Proof: Since for each proof we have a list of the axioms used in each proof, and since by Corollary 1 all expressions are closed, we can replace each axiom in language A by the corresponding axiom in language B or C which belongs to (2), (3), (4), or (5). Suppose we replace each axiom used in a proof in language A with the axiom in language B such that we generate a proof in language B. Then, since each axiom in language B corresponds to a specific axiom in language C we can then replace each axiom in the proof given in language B by axioms in language C. This generates a proof in language C. Since A, B, and C represent any given of these three languages, this means that from a proof in one language we can generate a proof in any other similar language by replacing the corresponding axioms according to the scheme Sxy corresponds to x*y which corresponds to xyA, such that each of those *particular* expressions can get thought of mapping to both of the other two languages isomorphically since we've considered them as wfes. This does not imply that more complicated expressions before elements which a formula specifically in the infix language represented by X*Y can map isomorphically to the other languages, since ambiguity of order arises in infix language. This only works here since those three expressions only need three symbols to get expressed and closure holds for *all* expressions by Lemma 1.

Corollary: For any abstract algebraic system where closure holds and we can treat all formulas as well-formed logical expressions (wffs, wfes, or simply formulas, as the proof above makes explicit), we can generate three proofs for any given theorem. One of those proofs lays in a prefix language, one in an infix language, and one in a postfix language. Instead of using specific operators as above, one can correspond any given operators X, Y, Z and then instantiates them into a particular form, with the correspondence Xab with aYb to abZ where a and b now represent variables of variables. Since all theorems follow from axioms in any given language, proofs can get converted to the other language step-by-step by the Principle of Proof Triplication. Or if one prefers not to think of each proof as a separate entity of the same theorem, we can express a proof in three different ways, in prefix language, infix language, and suffix language by the Principle of Triplication.

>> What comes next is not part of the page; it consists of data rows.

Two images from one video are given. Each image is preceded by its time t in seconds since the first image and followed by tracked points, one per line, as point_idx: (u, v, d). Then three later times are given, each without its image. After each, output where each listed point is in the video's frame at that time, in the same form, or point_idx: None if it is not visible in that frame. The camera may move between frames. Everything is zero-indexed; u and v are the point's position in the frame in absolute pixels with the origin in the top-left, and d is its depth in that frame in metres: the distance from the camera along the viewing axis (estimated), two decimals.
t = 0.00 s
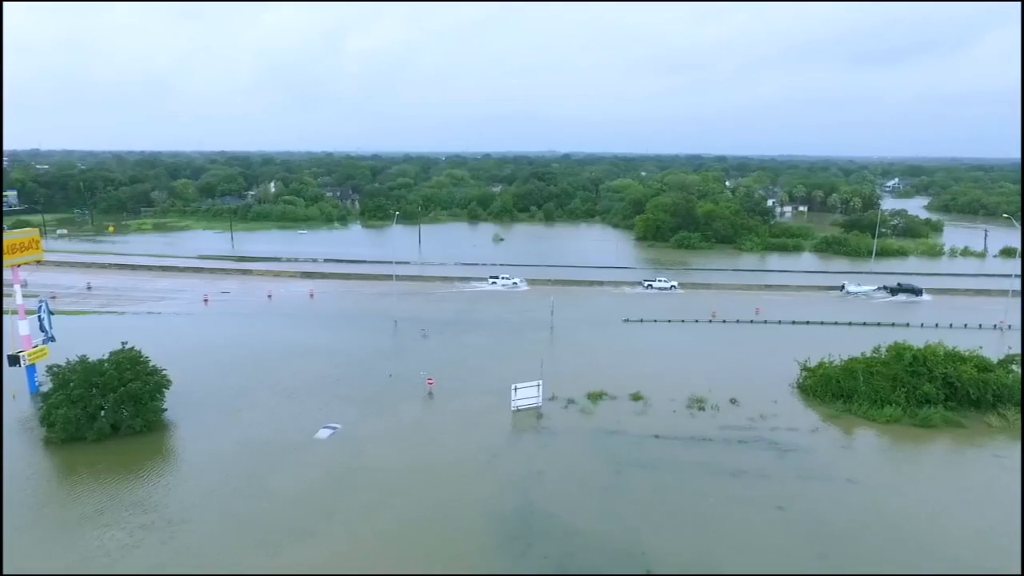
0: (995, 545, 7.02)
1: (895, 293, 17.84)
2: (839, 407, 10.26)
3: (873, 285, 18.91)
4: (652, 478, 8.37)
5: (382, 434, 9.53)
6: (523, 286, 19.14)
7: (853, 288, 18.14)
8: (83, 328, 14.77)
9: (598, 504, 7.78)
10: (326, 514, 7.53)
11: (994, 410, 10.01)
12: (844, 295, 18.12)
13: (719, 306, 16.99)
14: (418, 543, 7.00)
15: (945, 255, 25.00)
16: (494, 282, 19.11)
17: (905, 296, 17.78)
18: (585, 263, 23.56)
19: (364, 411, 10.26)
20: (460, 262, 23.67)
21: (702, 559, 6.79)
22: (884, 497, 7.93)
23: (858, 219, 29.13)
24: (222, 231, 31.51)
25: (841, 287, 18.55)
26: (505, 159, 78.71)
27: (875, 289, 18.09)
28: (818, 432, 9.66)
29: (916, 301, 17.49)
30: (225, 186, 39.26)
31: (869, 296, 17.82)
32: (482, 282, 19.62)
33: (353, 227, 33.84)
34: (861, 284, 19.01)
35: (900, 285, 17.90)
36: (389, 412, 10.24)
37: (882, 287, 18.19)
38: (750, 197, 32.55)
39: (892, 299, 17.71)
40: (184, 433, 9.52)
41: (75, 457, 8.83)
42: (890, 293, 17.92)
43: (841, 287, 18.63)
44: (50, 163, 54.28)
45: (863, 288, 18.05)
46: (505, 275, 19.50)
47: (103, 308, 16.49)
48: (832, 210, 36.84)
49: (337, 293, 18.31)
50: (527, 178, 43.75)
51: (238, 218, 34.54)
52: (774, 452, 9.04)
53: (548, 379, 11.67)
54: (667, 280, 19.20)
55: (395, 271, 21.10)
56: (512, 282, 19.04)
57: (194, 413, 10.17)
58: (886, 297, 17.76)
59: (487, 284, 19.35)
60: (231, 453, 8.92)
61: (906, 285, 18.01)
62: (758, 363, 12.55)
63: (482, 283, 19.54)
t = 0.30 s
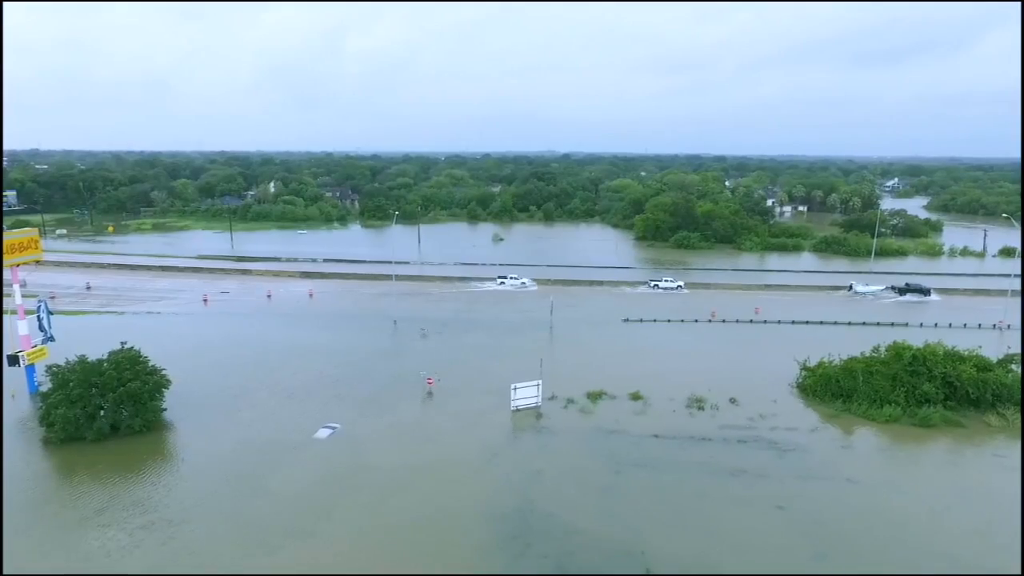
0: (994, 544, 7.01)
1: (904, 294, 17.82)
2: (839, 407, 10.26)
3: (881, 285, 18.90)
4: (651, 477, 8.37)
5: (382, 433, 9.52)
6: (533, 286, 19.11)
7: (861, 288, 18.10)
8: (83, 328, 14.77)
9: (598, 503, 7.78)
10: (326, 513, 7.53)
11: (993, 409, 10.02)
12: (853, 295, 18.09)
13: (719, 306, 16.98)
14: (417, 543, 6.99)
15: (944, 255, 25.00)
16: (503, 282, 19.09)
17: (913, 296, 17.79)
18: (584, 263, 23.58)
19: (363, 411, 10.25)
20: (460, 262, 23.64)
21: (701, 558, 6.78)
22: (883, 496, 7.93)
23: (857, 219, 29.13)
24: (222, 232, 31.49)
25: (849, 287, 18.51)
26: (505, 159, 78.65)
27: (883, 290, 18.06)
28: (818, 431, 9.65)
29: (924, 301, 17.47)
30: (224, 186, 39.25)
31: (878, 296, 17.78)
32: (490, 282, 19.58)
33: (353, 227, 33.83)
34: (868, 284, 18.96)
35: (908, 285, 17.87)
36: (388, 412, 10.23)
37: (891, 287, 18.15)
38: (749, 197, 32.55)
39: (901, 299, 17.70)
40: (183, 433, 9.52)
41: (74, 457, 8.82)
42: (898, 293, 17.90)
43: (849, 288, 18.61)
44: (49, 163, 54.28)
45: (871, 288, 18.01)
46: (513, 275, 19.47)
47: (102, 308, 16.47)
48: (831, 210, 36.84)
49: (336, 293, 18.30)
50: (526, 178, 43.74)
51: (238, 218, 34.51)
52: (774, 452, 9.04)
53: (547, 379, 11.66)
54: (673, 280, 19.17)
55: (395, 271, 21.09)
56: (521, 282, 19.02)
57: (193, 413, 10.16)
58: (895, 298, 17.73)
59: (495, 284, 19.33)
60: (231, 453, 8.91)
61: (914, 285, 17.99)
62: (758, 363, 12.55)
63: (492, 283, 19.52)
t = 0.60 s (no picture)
0: (994, 544, 7.01)
1: (912, 293, 17.82)
2: (838, 406, 10.26)
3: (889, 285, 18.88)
4: (651, 477, 8.37)
5: (381, 433, 9.52)
6: (541, 286, 19.09)
7: (869, 288, 18.09)
8: (81, 328, 14.74)
9: (597, 503, 7.78)
10: (326, 513, 7.53)
11: (992, 408, 10.03)
12: (861, 295, 18.07)
13: (718, 306, 16.97)
14: (418, 543, 6.98)
15: (944, 255, 25.00)
16: (512, 283, 19.09)
17: (921, 296, 17.75)
18: (584, 263, 23.58)
19: (362, 411, 10.25)
20: (459, 262, 23.61)
21: (701, 558, 6.78)
22: (883, 496, 7.93)
23: (856, 219, 29.14)
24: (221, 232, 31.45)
25: (858, 287, 18.50)
26: (504, 159, 78.64)
27: (892, 290, 18.05)
28: (817, 431, 9.66)
29: (932, 301, 17.47)
30: (223, 186, 39.26)
31: (886, 296, 17.78)
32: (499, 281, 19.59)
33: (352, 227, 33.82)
34: (877, 285, 18.93)
35: (916, 285, 17.87)
36: (387, 412, 10.23)
37: (899, 287, 18.15)
38: (748, 197, 32.54)
39: (909, 299, 17.69)
40: (182, 433, 9.51)
41: (73, 457, 8.80)
42: (906, 293, 17.90)
43: (857, 288, 18.61)
44: (48, 163, 54.32)
45: (879, 288, 17.99)
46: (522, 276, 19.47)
47: (101, 308, 16.46)
48: (830, 210, 36.86)
49: (336, 293, 18.29)
50: (525, 178, 43.75)
51: (237, 219, 34.51)
52: (773, 451, 9.05)
53: (547, 379, 11.66)
54: (681, 280, 19.16)
55: (394, 271, 21.09)
56: (530, 283, 19.01)
57: (192, 413, 10.15)
58: (903, 297, 17.73)
59: (503, 284, 19.33)
60: (231, 452, 8.91)
61: (923, 285, 17.99)
62: (757, 363, 12.55)
63: (500, 283, 19.52)
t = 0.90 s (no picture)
0: (990, 543, 7.03)
1: (916, 293, 17.85)
2: (834, 406, 10.28)
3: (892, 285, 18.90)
4: (648, 477, 8.38)
5: (378, 434, 9.51)
6: (546, 286, 19.05)
7: (873, 287, 18.10)
8: (75, 329, 14.70)
9: (594, 503, 7.78)
10: (324, 513, 7.53)
11: (987, 407, 10.06)
12: (865, 295, 18.08)
13: (714, 306, 17.01)
14: (415, 544, 6.98)
15: (939, 255, 25.07)
16: (517, 283, 19.05)
17: (926, 296, 17.78)
18: (580, 263, 23.61)
19: (359, 412, 10.23)
20: (456, 262, 23.59)
21: (697, 557, 6.80)
22: (879, 495, 7.95)
23: (851, 219, 29.22)
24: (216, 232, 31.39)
25: (862, 286, 18.51)
26: (500, 159, 78.66)
27: (896, 289, 18.07)
28: (813, 430, 9.68)
29: (936, 301, 17.50)
30: (219, 186, 39.23)
31: (890, 296, 17.79)
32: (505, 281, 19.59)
33: (348, 227, 33.80)
34: (881, 284, 18.95)
35: (921, 285, 17.90)
36: (383, 412, 10.22)
37: (903, 287, 18.17)
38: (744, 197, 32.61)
39: (913, 298, 17.72)
40: (178, 434, 9.48)
41: (69, 459, 8.78)
42: (911, 293, 17.93)
43: (862, 287, 18.62)
44: (43, 163, 54.24)
45: (884, 288, 18.01)
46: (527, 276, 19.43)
47: (96, 308, 16.41)
48: (826, 210, 36.96)
49: (332, 293, 18.27)
50: (521, 178, 43.78)
51: (233, 219, 34.46)
52: (769, 450, 9.06)
53: (544, 379, 11.66)
54: (684, 281, 19.16)
55: (391, 271, 21.06)
56: (535, 283, 18.94)
57: (188, 414, 10.13)
58: (907, 297, 17.76)
59: (509, 284, 19.33)
60: (228, 453, 8.90)
61: (927, 285, 18.03)
62: (753, 362, 12.57)
63: (505, 283, 19.49)
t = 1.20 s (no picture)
0: (981, 540, 7.09)
1: (917, 292, 17.99)
2: (827, 404, 10.34)
3: (893, 285, 19.02)
4: (642, 476, 8.40)
5: (371, 435, 9.49)
6: (549, 286, 19.12)
7: (875, 287, 18.20)
8: (66, 330, 14.59)
9: (588, 502, 7.80)
10: (318, 514, 7.53)
11: (977, 405, 10.15)
12: (867, 294, 18.18)
13: (707, 305, 17.06)
14: (408, 545, 6.97)
15: (929, 254, 25.24)
16: (520, 283, 19.08)
17: (928, 296, 17.93)
18: (573, 262, 23.65)
19: (352, 413, 10.21)
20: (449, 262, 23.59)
21: (691, 555, 6.83)
22: (872, 493, 8.01)
23: (842, 219, 29.38)
24: (208, 233, 31.23)
25: (864, 286, 18.62)
26: (492, 160, 78.71)
27: (897, 289, 18.20)
28: (806, 428, 9.74)
29: (937, 300, 17.63)
30: (211, 187, 39.10)
31: (893, 296, 17.90)
32: (507, 282, 19.60)
33: (341, 228, 33.73)
34: (881, 284, 19.06)
35: (922, 285, 18.03)
36: (377, 413, 10.20)
37: (904, 286, 18.30)
38: (736, 197, 32.76)
39: (914, 298, 17.85)
40: (170, 436, 9.43)
41: (60, 462, 8.72)
42: (912, 292, 18.06)
43: (863, 287, 18.70)
44: (32, 163, 53.83)
45: (886, 287, 18.12)
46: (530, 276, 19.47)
47: (87, 310, 16.30)
48: (817, 210, 37.18)
49: (325, 294, 18.22)
50: (514, 178, 43.85)
51: (224, 219, 34.34)
52: (762, 449, 9.11)
53: (538, 379, 11.67)
54: (684, 280, 19.19)
55: (384, 272, 21.03)
56: (539, 282, 18.98)
57: (180, 416, 10.07)
58: (909, 297, 17.88)
59: (512, 284, 19.35)
60: (220, 455, 8.86)
61: (928, 284, 18.16)
62: (746, 361, 12.62)
63: (509, 283, 19.52)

Theorem: For any Group, a cancellation law is valid. That is, if Sxy=Sxz, then y=z. By the correspondence above if x*y=x*z, then y=z. If xyA=xzA, then y=z.

Proof: Left as an exercise. Specifically I suggest proving in detail each if-then assertion above. If you don't know how to or where to begin, look up a proof of the cancellation law for groups. Then rewrite such a proof according to the correspondence scheme above in one of the other languages step-by-step. Then do such for the third language. The author's experience is such that doing this clears up conceptual difficulties as to which axioms get hidden in proofs like say of a cancellation law when usually presented, since no statement of hypothesis introduction as an axiom, and how much one really has to assume to *thoroughly* write a proof.

[1] Logic: A dialogue . 1964, Holden-Day Inc.